Keith tocó su mano a la par que retiraba los billetes y le observó con curiosidad desde el otro lado, no sabía qué tenía ese camarero que le llamaba la atención, supuso que era su amabilidad y su sutileza, su tacto. Se permitió regalarle una sonrisa débil antes de retirarse, iba a extrañar su curiosa mirada.

Al darse la vuelta para salir de la cafetería, Keith pudo notar que la mesa que había ocupado junto a la ventana ya estaba vacía; fue doloroso, pero salió con paso firme hacia afuera, decidido a dejar todo atrás de una buena vez.

Jonas suspiró con amargura cuando la figura del joven desapareció, jamás le había gustado ver a las parejas deshacerse, pero era algo habitual en su trabajo.

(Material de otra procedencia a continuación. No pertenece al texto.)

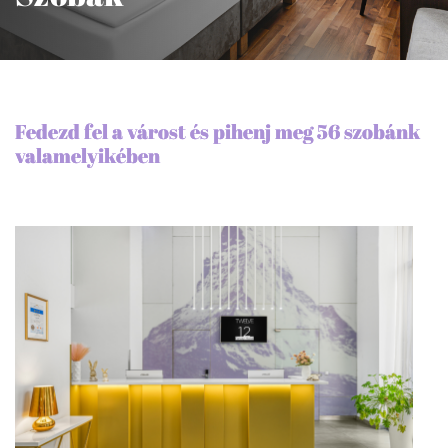
Fedezd fel a várost és pihenj meg 56 szobánk
valamelyikében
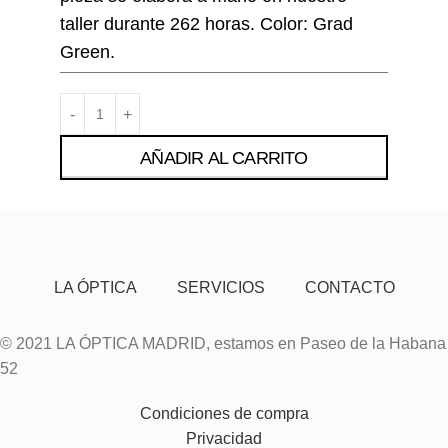
taller durante 262 horas. Color: Grad
Green.
AÑADIR AL CARRITO
LA ÓPTICA
SERVICIOS
CONTACTO
© 2021 LA ÓPTICA MADRID, estamos en Paseo de la Habana
52
Condiciones de compra
Privacidad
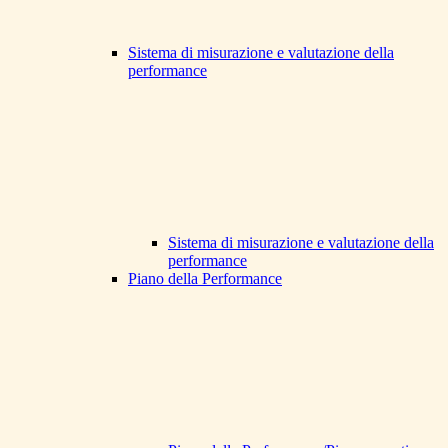
Sistema di misurazione e valutazione della
performance
Sistema di misurazione e valutazione della
performance
Piano della Performance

Terminó de organizar la caja y fue camino a limpiar la mesa que ahora había quedado libre. Levantó las tazas y las colocó en su bandeja, pero entonces notó que había una fotografía debajo de la que correspondía al otro joven que siempre se reunía con Keith. La levantó y pudo ver a Keith, unos años más joven que en la actualidad, sentado contra una ventana, leyendo un libro con aparente calma. Le apenó un poco que se le había formado un círculo de café sobre la fotografía al estar escondida bajo la taza.

Jonas frunció el entrecejo, confundido, y no fue hasta que la dio vuelta y vio una apresurada letra junto a un número telefónico, que comprendió que se la habían dejado allí a propósito. No fue Keith, sino el otro chico. Simplemente decía: “Cuídalo mucho”.